━━ RECORDS FOR THIS TASK ━━

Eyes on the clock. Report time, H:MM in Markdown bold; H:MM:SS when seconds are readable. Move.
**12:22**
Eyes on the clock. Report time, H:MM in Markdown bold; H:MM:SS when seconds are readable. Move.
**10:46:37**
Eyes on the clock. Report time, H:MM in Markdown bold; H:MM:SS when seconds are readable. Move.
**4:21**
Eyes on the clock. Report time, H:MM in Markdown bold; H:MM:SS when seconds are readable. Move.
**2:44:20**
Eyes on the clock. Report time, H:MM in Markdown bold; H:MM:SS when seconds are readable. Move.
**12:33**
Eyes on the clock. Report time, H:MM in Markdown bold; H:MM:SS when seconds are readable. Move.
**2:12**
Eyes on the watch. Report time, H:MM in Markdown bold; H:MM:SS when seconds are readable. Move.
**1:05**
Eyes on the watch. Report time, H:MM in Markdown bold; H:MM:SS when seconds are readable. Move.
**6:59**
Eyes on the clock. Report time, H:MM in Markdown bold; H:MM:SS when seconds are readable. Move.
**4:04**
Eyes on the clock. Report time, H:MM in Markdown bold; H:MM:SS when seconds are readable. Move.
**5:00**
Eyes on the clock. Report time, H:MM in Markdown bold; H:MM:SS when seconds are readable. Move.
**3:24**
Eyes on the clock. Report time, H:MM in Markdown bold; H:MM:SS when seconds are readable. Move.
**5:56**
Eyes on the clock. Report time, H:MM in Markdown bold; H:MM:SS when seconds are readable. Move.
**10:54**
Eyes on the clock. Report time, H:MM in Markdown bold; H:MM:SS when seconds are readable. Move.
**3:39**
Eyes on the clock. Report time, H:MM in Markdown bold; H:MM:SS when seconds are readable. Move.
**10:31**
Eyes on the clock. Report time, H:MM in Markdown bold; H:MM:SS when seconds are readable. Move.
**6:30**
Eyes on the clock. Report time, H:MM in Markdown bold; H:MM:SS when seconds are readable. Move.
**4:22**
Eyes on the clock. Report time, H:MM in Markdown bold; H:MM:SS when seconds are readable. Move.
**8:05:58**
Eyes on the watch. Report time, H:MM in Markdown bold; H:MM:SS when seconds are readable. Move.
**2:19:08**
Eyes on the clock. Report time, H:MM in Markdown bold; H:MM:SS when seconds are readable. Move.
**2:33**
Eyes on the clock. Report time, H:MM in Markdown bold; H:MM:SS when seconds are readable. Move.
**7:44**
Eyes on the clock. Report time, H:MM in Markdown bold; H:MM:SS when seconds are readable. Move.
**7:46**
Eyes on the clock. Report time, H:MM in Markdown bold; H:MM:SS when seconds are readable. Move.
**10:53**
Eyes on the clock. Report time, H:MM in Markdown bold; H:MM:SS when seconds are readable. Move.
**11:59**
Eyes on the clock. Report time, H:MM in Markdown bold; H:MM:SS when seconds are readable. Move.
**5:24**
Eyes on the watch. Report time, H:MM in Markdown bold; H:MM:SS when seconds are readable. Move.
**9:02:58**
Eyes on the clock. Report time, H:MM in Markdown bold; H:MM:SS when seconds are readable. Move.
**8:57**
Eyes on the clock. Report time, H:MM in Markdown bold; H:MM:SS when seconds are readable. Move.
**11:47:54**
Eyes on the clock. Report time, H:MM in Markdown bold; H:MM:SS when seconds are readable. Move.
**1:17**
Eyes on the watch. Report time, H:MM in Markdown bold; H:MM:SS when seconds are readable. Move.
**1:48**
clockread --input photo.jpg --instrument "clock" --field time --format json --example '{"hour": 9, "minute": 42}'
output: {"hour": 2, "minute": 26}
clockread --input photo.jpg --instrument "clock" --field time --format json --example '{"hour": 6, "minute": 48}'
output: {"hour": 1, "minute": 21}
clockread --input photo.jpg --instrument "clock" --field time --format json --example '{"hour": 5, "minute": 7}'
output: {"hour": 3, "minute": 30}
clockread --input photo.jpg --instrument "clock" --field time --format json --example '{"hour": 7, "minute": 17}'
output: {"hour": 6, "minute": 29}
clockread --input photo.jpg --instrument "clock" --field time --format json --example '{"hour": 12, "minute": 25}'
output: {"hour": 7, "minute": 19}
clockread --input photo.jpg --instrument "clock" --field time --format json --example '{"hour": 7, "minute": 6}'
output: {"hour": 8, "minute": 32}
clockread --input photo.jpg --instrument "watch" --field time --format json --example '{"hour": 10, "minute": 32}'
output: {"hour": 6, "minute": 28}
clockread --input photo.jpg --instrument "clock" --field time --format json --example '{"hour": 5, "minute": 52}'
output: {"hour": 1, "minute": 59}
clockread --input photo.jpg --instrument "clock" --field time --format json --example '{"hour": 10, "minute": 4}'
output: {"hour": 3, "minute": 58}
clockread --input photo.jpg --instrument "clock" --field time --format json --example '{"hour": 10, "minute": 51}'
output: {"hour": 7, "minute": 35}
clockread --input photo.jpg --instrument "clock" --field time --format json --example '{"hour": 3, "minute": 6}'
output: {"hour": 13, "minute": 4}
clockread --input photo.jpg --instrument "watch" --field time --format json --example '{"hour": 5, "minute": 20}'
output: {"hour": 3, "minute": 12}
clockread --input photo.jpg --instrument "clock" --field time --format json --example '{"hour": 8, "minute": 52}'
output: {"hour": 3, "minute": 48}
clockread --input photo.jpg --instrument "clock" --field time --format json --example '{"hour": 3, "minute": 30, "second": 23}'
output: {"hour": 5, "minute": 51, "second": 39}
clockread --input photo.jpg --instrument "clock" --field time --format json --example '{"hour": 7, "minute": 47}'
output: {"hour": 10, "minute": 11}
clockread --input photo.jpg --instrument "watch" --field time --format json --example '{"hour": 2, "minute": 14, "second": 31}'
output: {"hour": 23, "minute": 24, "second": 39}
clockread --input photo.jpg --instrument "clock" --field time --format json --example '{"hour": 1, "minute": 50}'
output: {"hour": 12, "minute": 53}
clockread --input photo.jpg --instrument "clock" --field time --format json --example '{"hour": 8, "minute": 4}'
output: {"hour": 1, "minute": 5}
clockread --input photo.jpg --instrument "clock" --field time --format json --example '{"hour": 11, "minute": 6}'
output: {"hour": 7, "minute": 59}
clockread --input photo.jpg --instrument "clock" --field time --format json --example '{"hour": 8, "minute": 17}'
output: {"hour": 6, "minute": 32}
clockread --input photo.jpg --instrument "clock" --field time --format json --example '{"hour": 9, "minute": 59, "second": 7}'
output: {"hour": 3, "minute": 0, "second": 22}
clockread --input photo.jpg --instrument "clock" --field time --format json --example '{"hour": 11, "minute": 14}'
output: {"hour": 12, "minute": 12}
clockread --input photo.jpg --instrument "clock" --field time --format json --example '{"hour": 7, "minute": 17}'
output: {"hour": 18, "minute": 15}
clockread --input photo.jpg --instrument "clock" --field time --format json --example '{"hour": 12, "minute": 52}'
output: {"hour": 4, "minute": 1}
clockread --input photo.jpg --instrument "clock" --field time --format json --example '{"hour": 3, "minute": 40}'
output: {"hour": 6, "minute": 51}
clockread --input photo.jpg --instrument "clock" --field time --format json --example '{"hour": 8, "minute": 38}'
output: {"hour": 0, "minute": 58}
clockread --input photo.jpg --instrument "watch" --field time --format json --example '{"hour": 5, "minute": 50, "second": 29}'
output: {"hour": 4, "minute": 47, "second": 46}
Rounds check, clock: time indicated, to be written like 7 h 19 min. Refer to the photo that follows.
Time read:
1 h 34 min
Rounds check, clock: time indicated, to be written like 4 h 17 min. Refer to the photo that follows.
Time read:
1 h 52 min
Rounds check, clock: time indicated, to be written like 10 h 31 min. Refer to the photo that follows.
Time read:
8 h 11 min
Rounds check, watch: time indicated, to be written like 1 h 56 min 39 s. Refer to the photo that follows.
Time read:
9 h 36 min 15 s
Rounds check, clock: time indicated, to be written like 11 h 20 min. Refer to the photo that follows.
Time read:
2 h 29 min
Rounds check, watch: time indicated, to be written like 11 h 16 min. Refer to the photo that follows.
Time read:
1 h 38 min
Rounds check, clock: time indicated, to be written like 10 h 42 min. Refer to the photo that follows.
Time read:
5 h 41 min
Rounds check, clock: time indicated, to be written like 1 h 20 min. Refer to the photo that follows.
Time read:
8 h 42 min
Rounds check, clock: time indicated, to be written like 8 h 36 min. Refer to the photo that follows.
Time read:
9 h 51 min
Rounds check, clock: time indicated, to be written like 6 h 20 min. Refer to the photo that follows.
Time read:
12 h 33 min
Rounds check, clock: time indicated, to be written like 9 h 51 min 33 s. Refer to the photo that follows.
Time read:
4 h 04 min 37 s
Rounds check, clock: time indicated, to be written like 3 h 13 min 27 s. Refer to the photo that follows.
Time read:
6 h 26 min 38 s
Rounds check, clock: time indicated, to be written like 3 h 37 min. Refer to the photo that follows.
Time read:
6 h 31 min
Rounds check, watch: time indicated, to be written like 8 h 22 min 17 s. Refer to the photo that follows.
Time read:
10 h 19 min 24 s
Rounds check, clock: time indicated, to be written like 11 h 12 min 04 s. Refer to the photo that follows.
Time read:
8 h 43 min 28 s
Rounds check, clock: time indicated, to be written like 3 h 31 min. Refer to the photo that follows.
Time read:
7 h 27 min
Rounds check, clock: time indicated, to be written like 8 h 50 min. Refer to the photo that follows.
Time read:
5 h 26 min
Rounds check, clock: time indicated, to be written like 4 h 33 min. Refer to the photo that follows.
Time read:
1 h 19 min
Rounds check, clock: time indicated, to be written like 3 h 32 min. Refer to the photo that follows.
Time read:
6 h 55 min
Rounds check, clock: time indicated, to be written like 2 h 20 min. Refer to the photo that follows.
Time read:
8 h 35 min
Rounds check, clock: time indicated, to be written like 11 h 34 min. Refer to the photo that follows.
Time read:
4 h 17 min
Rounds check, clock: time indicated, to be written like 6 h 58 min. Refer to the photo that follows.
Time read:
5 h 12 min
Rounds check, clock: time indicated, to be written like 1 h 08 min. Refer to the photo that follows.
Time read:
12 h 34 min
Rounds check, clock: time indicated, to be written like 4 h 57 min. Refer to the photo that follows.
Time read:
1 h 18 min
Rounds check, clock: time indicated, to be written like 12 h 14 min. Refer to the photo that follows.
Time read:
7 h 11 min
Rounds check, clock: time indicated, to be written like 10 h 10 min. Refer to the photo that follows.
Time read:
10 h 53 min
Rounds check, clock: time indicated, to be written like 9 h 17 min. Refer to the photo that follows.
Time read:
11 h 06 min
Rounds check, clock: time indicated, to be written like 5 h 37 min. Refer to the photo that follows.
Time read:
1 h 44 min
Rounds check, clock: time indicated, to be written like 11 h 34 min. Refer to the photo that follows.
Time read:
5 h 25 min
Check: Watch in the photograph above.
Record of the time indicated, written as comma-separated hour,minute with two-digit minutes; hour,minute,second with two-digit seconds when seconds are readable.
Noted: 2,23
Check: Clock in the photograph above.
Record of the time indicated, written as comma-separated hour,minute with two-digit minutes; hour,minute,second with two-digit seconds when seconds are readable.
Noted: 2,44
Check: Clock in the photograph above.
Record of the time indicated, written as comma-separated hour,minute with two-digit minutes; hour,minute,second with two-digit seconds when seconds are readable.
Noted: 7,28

━━━

__PROBLEM TO SOLVE__: Put the part of the listing that opens with the line containing "like 1 h 20" and closes with the line containing "12 h 34 min" into a Markdown table with the columns Row and Line. Give each line its own numbered row and leave out any blank lines.

__SOLUTION FOR THIS PROBLEM__:
| Row | Line |
|---|---|
| 1 | Rounds check, clock: time indicated, to be written like 1 h 20 min. Refer to the photo that follows. |
| 2 | Time read: |
| 3 | 8 h 42 min |
| 4 | Rounds check, clock: time indicated, to be written like 8 h 36 min. Refer to the photo that follows. |
| 5 | Time read: |
| 6 | 9 h 51 min |
| 7 | Rounds check, clock: time indicated, to be written like 6 h 20 min. Refer to the photo that follows. |
| 8 | Time read: |
| 9 | 12 h 33 min |
| 10 | Rounds check, clock: time indicated, to be written like 9 h 51 min 33 s. Refer to the photo that follows. |
| 11 | Time read: |
| 12 | 4 h 04 min 37 s |
| 13 | Rounds check, clock: time indicated, to be written like 3 h 13 min 27 s. Refer to the photo that follows. |
| 14 | Time read: |
| 15 | 6 h 26 min 38 s |
| 16 | Rounds check, clock: time indicated, to be written like 3 h 37 min. Refer to the photo that follows. |
| 17 | Time read: |
| 18 | 6 h 31 min |
| 19 | Rounds check, watch: time indicated, to be written like 8 h 22 min 17 s. Refer to the photo that follows. |
| 20 | Time read: |
| 21 | 10 h 19 min 24 s |
| 22 | Rounds check, clock: time indicated, to be written like 11 h 12 min 04 s. Refer to the photo that follows. |
| 23 | Time read: |
| 24 | 8 h 43 min 28 s |
| 25 | Rounds check, clock: time indicated, to be written like 3 h 31 min. Refer to the photo that follows. |
| 26 | Time read: |
| 27 | 7 h 27 min |
| 28 | Rounds check, clock: time indicated, to be written like 8 h 50 min. Refer to the photo that follows. |
| 29 | Time read: |
| 30 | 5 h 26 min |
| 31 | Rounds check, clock: time indicated, to be written like 4 h 33 min. Refer to the photo that follows. |
| 32 | Time read: |
| 33 | 1 h 19 min |
| 34 | Rounds check, clock: time indicated, to be written like 3 h 32 min. Refer to the photo that follows. |
| 35 | Time read: |
| 36 | 6 h 55 min |
| 37 | Rounds check, clock: time indicated, to be written like 2 h 20 min. Refer to the photo that follows. |
| 38 | Time read: |
| 39 | 8 h 35 min |
| 40 | Rounds check, clock: time indicated, to be written like 11 h 34 min. Refer to the photo that follows. |
| 41 | Time read: |
| 42 | 4 h 17 min |
| 43 | Rounds check, clock: time indicated, to be written like 6 h 58 min. Refer to the photo that follows. |
| 44 | Time read: |
| 45 | 5 h 12 min |
| 46 | Rounds check, clock: time indicated, to be written like 1 h 08 min. Refer to the photo that follows. |
| 47 | Time read: |
| 48 | 12 h 34 min |